Hello all,
I tried to use two streams to execute kernel and memcpy between host and device concurrently.
In my application, two CPU thread generate tasks and they push generated task into one of two streams after the other.
Following is my code.
void CUDA_doAsync( GPU_Task_Unit* GTU ){
unsigned int taskSize = CUDA_SEGMENT_SIZE * GTU->numSeg;
unsigned int streamID = (GTU->id)%CUDA_NUM_STREAM;
dim3 dimGrid(taskSize/BLOCK_SIZE,1);
dim3 dimBlock(BLOCK_SIZE, 1);
cutilSafeCall( cudaMemcpyAsync( dTasks[GTU->id], GTU->pStartSeg, taskSize * sizeof(CUDAtask), cudaMemcpyHostToDevice, stream[streamID] ) );
cutilSafeCall( cudaMemcpyAsync( GTU->stateSend, dFlag_true, sizeof(char), cudaMemcpyDeviceToHost, stream[streamID] ) );
doKernel<<<dimGrid, dimBlock, 0, stream[streamID]>>>( dTasks[GTU->id], dResults[GTU->id] );
cutilSafeCall( cudaMemcpyAsync( GTU->result, dResults[GTU->id], taskSize * sizeof(CUDAresult), cudaMemcpyDeviceToHost, stream[streamID] ) );
cutilSafeCall( cudaMemcpyAsync( GTU->stateTask, dFlag_true, sizeof(bool), cudaMemcpyDeviceToHost, stream[streamID] ) );
}
I expected that it may increase the performace of my App.
But, it made my applicaiton slow-down slightly.
I cannot understand the reason.
I use GTX285 and all host memory used in cudaMemcpyAsync are allocated by using cudaMallocHost().
Also, my applicaion does not need to synchronization at the end of the code.
Please, give me your advice.
Thanks.

-- Stated exercise 1 --
State how many lines of the listing contain the string "satellite", and reply with the number alone.
The listing that follows is unrelated to the forum post.

-- Records shown --
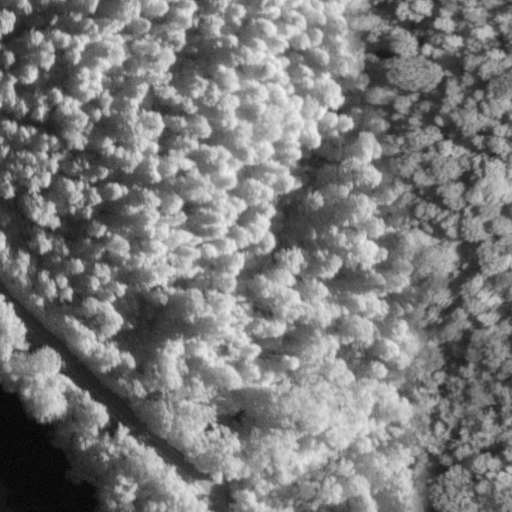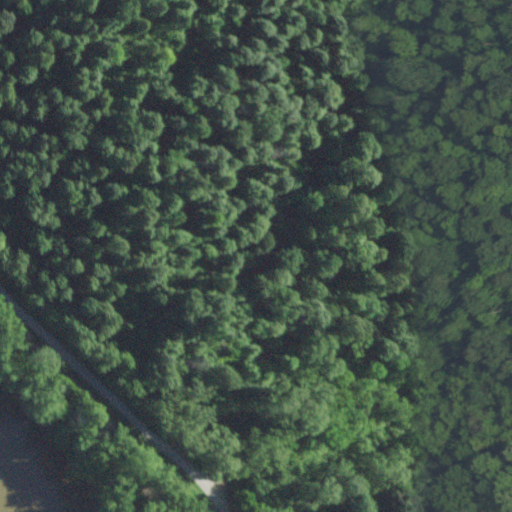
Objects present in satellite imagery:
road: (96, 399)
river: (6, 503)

...

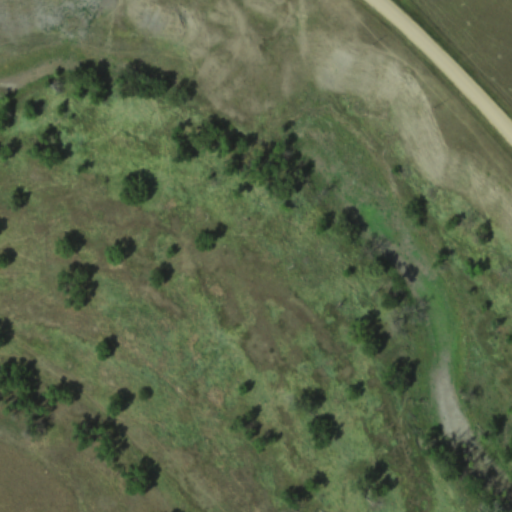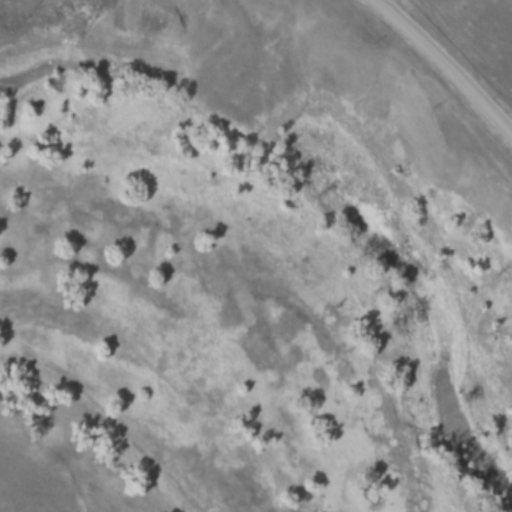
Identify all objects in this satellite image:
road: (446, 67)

---

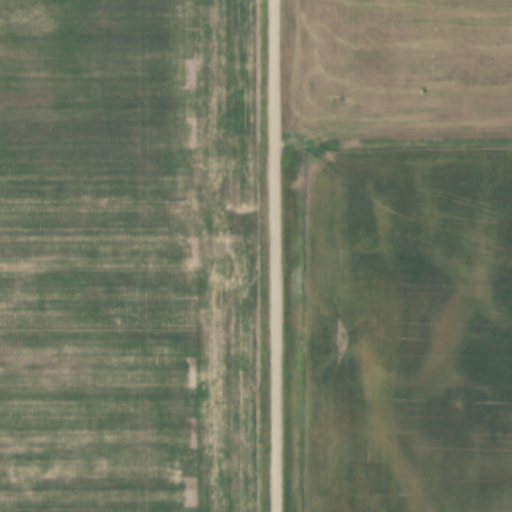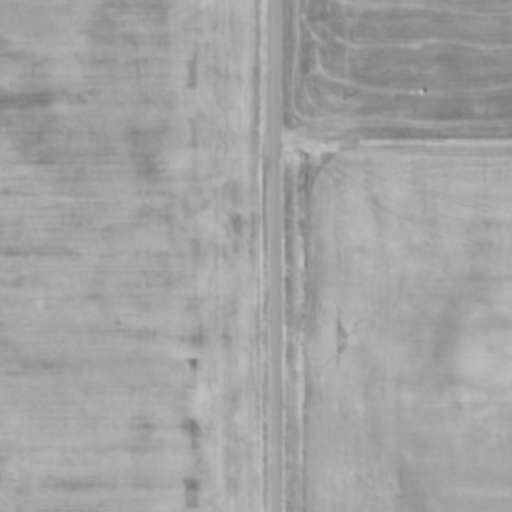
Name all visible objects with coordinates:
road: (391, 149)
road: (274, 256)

-- Stated exercise 2 --
List every local variable declared inside the function CUDA_doAsync in the forum post.

-- Answer 1 --
2

-- Answer 2 --
taskSize, streamID, dimGrid, dimBlock